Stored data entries

*** Block opens ***

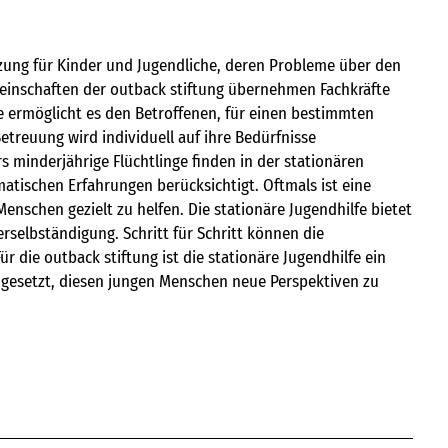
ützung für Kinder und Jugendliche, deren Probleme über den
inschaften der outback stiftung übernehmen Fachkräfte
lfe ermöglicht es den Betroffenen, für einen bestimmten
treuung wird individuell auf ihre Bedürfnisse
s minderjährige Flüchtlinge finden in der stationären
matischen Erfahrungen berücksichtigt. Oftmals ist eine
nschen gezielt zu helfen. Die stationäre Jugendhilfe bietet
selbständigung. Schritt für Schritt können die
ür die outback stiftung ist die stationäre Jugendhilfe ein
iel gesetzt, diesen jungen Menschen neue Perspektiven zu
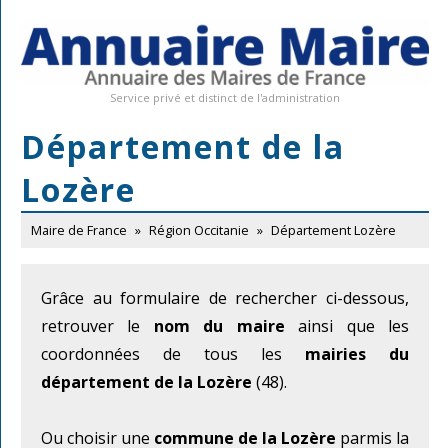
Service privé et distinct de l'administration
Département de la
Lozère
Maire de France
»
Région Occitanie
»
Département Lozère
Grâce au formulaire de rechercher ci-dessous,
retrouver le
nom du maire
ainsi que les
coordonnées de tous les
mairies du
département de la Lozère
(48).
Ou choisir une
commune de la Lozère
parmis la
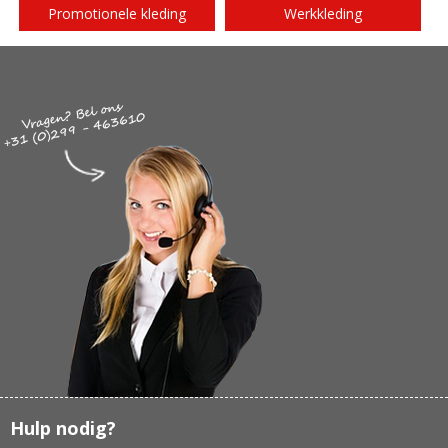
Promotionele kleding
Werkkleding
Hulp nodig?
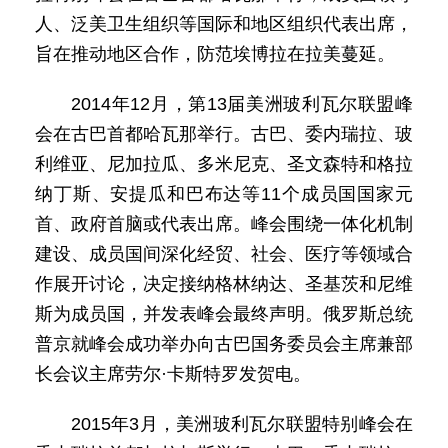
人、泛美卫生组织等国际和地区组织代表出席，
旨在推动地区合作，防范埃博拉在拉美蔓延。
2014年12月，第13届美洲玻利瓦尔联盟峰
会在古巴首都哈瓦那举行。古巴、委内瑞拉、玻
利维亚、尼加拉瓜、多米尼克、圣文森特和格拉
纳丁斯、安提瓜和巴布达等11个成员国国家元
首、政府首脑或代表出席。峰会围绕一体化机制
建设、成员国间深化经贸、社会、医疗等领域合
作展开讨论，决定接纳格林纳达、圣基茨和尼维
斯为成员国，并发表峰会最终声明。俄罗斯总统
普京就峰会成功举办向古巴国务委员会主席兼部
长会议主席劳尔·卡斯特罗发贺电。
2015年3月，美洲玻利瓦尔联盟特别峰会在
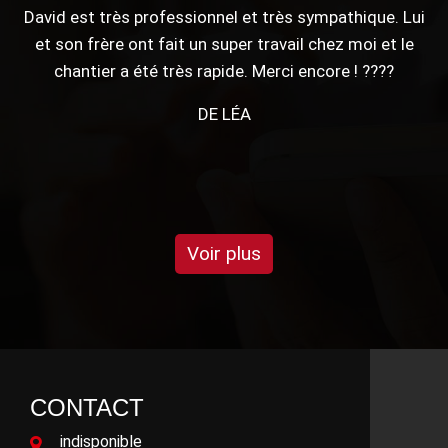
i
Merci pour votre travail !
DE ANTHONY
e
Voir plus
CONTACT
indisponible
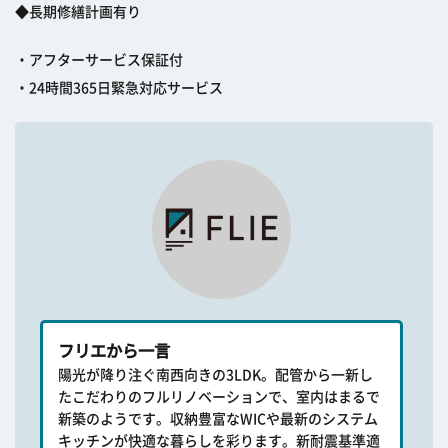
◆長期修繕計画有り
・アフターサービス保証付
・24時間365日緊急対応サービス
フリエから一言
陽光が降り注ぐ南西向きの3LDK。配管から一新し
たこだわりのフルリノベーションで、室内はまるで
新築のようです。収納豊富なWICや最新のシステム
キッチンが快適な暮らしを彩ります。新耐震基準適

*** Block closes ***
*** Block opens ***

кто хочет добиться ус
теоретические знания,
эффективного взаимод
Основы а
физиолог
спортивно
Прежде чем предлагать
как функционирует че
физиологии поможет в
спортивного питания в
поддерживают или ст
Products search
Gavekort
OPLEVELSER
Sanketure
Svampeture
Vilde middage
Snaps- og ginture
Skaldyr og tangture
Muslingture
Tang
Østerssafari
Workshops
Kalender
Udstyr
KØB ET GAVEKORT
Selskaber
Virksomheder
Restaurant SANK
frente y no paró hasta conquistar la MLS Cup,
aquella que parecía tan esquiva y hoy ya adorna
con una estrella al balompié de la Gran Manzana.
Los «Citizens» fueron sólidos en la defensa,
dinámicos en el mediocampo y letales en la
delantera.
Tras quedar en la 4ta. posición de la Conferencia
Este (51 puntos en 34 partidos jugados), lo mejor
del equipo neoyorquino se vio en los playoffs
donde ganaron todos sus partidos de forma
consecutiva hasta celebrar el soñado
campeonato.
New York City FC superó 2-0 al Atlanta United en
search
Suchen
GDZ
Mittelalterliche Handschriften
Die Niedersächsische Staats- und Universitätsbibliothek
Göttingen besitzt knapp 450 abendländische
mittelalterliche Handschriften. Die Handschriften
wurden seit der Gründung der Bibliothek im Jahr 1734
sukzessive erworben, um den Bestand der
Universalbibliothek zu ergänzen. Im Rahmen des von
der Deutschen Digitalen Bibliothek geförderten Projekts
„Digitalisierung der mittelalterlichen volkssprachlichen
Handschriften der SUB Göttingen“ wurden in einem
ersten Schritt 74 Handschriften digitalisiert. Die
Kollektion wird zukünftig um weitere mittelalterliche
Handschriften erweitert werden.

*** Block closes ***

What you need to do
Once you find the line with "sukzessive erworben, um den Bestand der" in the entries above, output it and each line after it up to and including the line with "Handschriften erweitert werden.", and nothing else.

Written answer
sukzessive erworben, um den Bestand der
Universalbibliothek zu ergänzen. Im Rahmen des von
der Deutschen Digitalen Bibliothek geförderten Projekts
„Digitalisierung der mittelalterlichen volkssprachlichen
Handschriften der SUB Göttingen“ wurden in einem
ersten Schritt 74 Handschriften digitalisiert. Die
Kollektion wird zukünftig um weitere mittelalterliche
Handschriften erweitert werden.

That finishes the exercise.